BAM Type	Use Case	Why
`all_unique`	FSC, FSD, WPS, OCF	Maximum coverage for background features
`duplex`	mFSD	Highest accuracy for variant detection

Via run-all CLI

# Provide dedicated duplex BAM for mFSD
krewlyzer run-all -i sample.all_unique.bam --mfsd-bam sample.duplex.bam \
    -r hg19.fa -o out/ --assay xs2 --variants sample.maf

Note

When --mfsd-bam is provided, duplex weighting is auto-enabled. If no duplex tags (cD/Marianas) are found, a warning is logged but processing continues with weight=1.0.

Via Nextflow Samplesheet

sample,bam,mfsd_bam,meth_bam,vcf,bed,maf,single_sample_maf,assay,pon,targets
ACCESS_001,/path/to/sample.all_unique.bam,/path/to/sample.duplex.bam,,,/path/to/variants.maf,true,XS2,,

CLI Options

Option	Short	Type	Default	Description
`--input`	`-i`	PATH	required	Input BAM file
`--variants`	`-V`	PATH	required	VCF or MAF file with variants
`--output`	`-o`	PATH	required	Output directory
`--sample-name`	`-s`	TEXT		Override sample name
`--reference`	`-r`	PATH		Reference FASTA for GC correction
`--correction-factors`	`-F`	PATH		Pre-computed correction factors CSV
`--duplex`	`-D`	FLAG		Enable duplex consensus weighting (fgbio/Marianas)
`--mapq`	`-q`	INT	20	Minimum mapping quality
`--minlen`		INT	65	Minimum fragment length
`--maxlen`		INT	1000	Maximum fragment length
`--skip-duplicates`		FLAG	True	Skip duplicate reads (always enabled in backend)
`--require-proper-pair`		FLAG	False	Require proper pairs (disable for duplex BAMs)
`--output-distributions`	`-d`	FLAG		Output per-variant size distributions
`--verbose`	`-v`	FLAG		Enable verbose logging
`--threads`	`-t`	INT	0	Number of threads (0=all)

Duplex Sequencing Support

mFSD supports duplex consensus sequencing for ultra-sensitive variant detection. When --duplex is enabled, fragments from high-confidence duplex families receive higher weight in statistical calculations.

Supported Duplex Formats

XS2: fgbio/Picard

Uses SAM auxiliary tags set by fgbio CallDuplexConsensusReads:

Tag	Meaning	Use in mFSD
`aD`	Max depth of strand A single-strand consensus	SS-A depth
`bD`	Max depth of strand B single-strand consensus	SS-B depth
`cD`	Max depth of duplex consensus	Primary weight source
`aM/bM/cM`	Min depth at any point	Quality check
`aE/bE/cE`	Error rate	Quality filter

Example SAM record:

read1   0   chr1   1000   60   100M   *   0   150   ACGT...   IIII...   cD:i:5   aD:i:8   bD:i:7

XS1: Marianas

Encodes family size in the read name per Marianas documentation:

Marianas:UMI1+UMI2:contig:start:posCount:negCount:contig2:start2:pos2:neg2

Position	Field	Example
0	`Marianas`	Marianas
1	UMI	ACT+TTA
2	Read1 contig	2
3	Read1 start	48033828
4	Read1 (+) count	4
5	Read1 (-) count	3

Family size = posCount + negCount (e.g., 4 + 3 = 7)

Duplex Weighting Formula

When --duplex is enabled, each fragment receives a weight based on its duplex family size:

\[ \text{weight} = \max(\ln(\text{family_size}), 1.0) \]

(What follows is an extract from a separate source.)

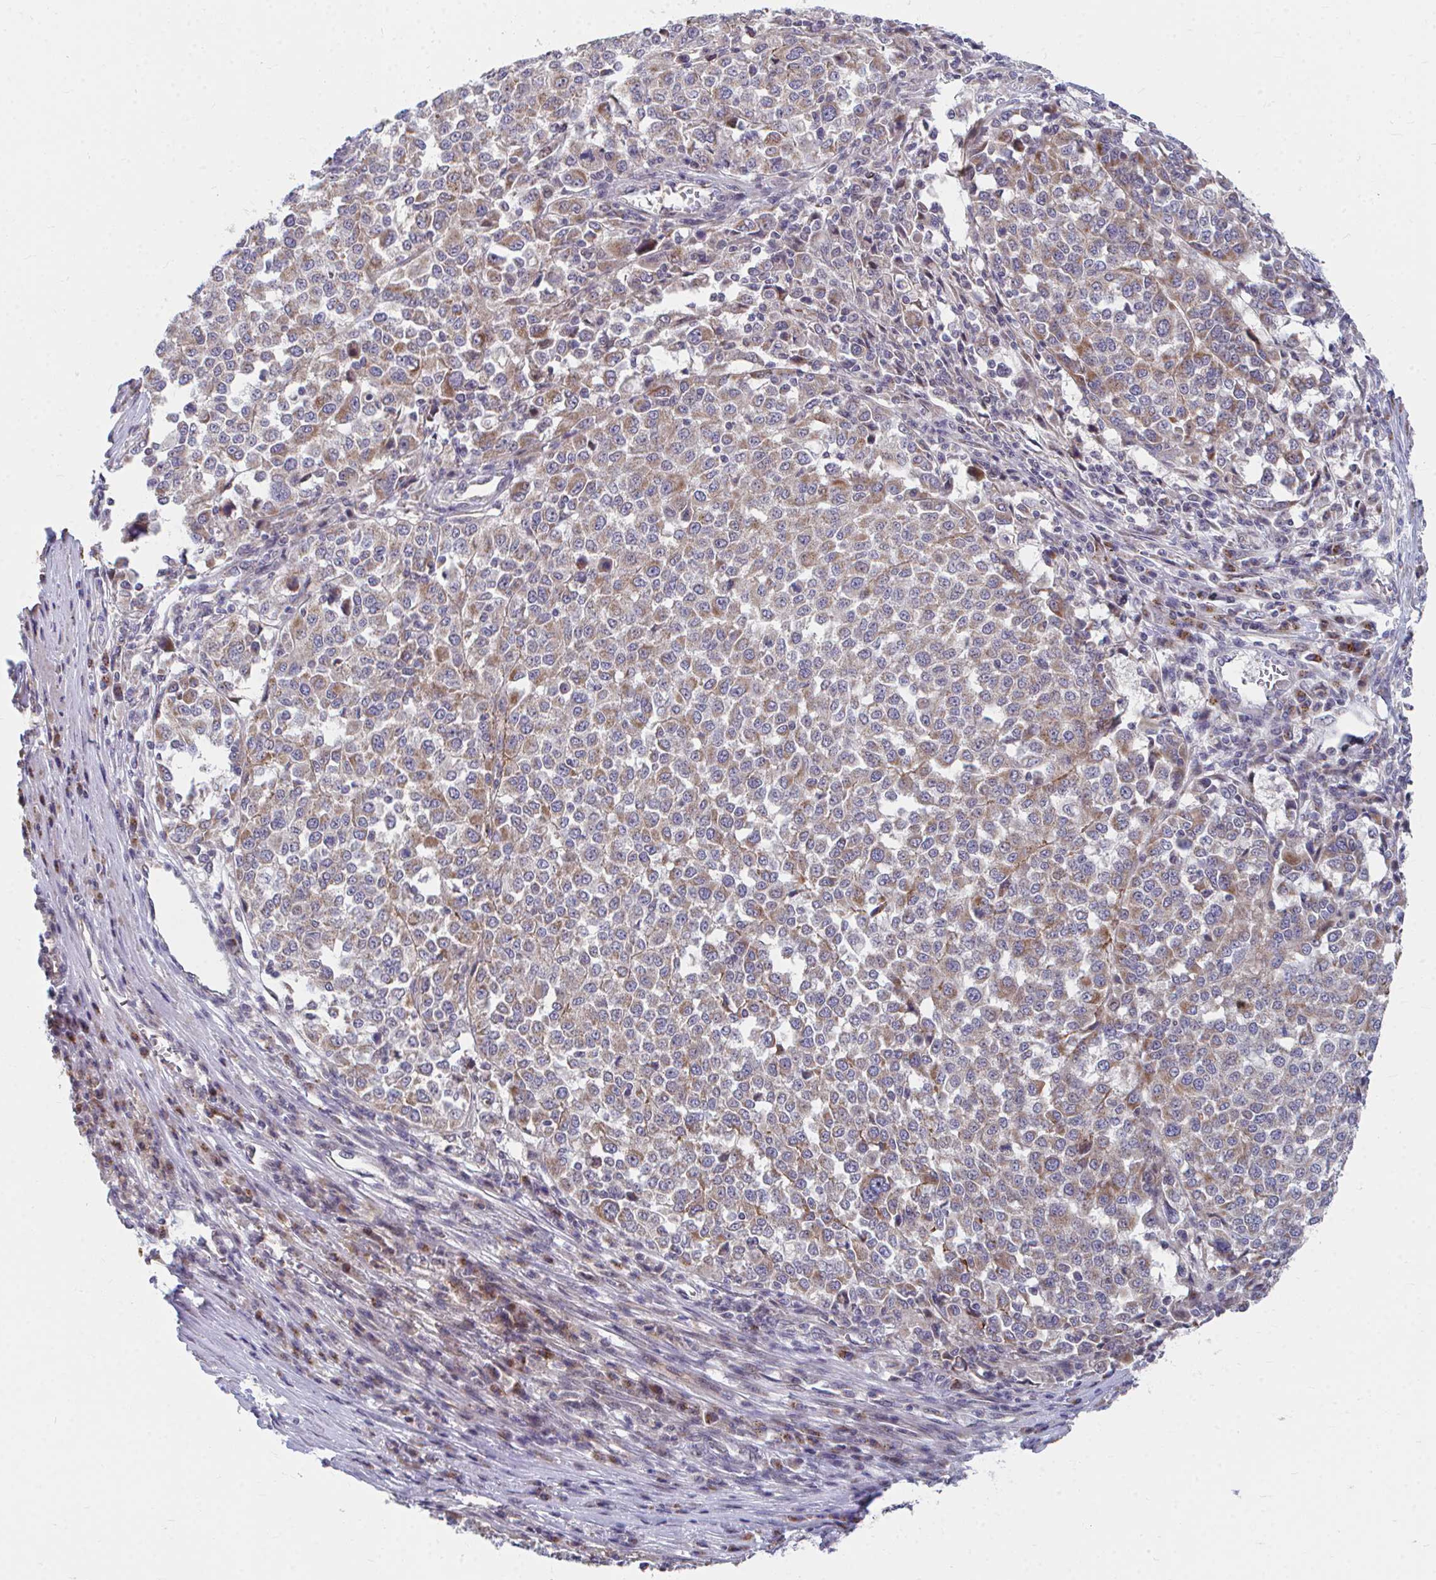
{"staining": {"intensity": "moderate", "quantity": "25%-75%", "location": "cytoplasmic/membranous"}, "tissue": "melanoma", "cell_type": "Tumor cells", "image_type": "cancer", "snomed": [{"axis": "morphology", "description": "Malignant melanoma, Metastatic site"}, {"axis": "topography", "description": "Lymph node"}], "caption": "Immunohistochemical staining of human melanoma shows moderate cytoplasmic/membranous protein positivity in about 25%-75% of tumor cells.", "gene": "PEX3", "patient": {"sex": "male", "age": 44}}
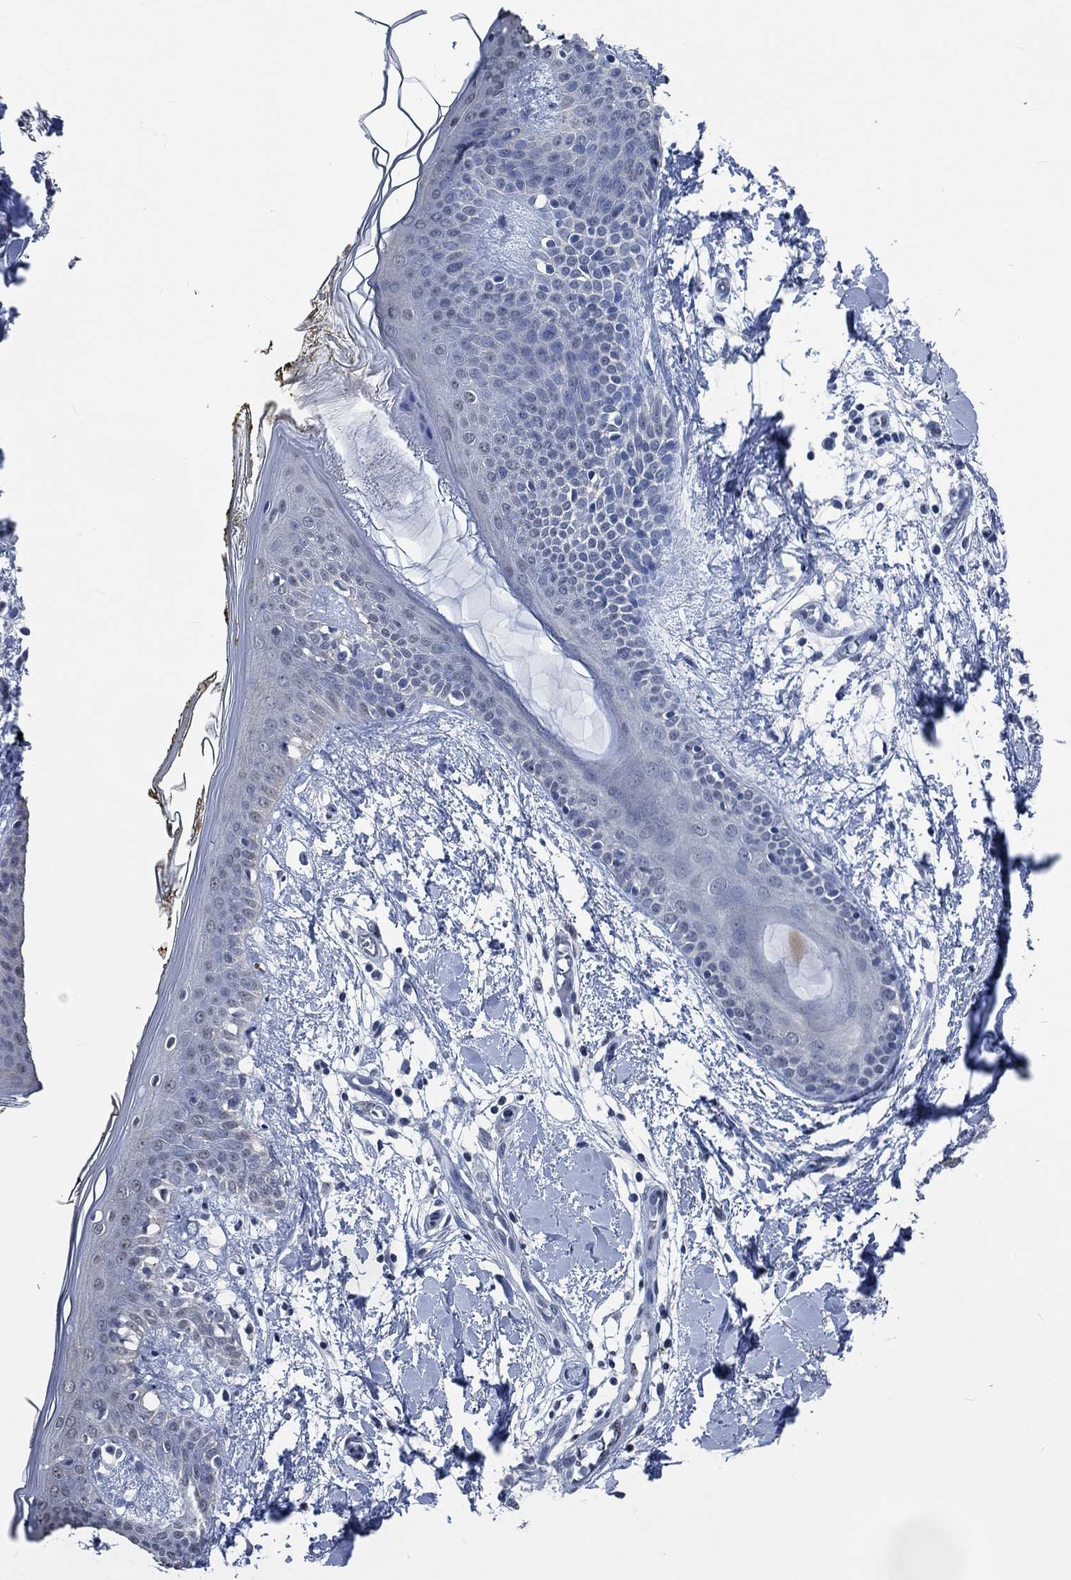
{"staining": {"intensity": "negative", "quantity": "none", "location": "none"}, "tissue": "skin", "cell_type": "Fibroblasts", "image_type": "normal", "snomed": [{"axis": "morphology", "description": "Normal tissue, NOS"}, {"axis": "topography", "description": "Skin"}], "caption": "DAB immunohistochemical staining of normal human skin reveals no significant staining in fibroblasts. The staining is performed using DAB brown chromogen with nuclei counter-stained in using hematoxylin.", "gene": "OBSCN", "patient": {"sex": "female", "age": 34}}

Family Size	Weight	Interpretation
1	1.0	Single read (no UMI collapse)
2	1.0	Minimum duplex (capped)
3	1.1	Low-confidence duplex
5	1.6	Moderate confidence
10	2.3	High confidence
50	3.9	Very high confidence

Interpretation in Duplex Mode

Important

When --duplex is enabled, ALT_Weighted and REF_Weighted will exceed raw counts. A ratio of ~1.6x indicates typical duplex family sizes of 3-5.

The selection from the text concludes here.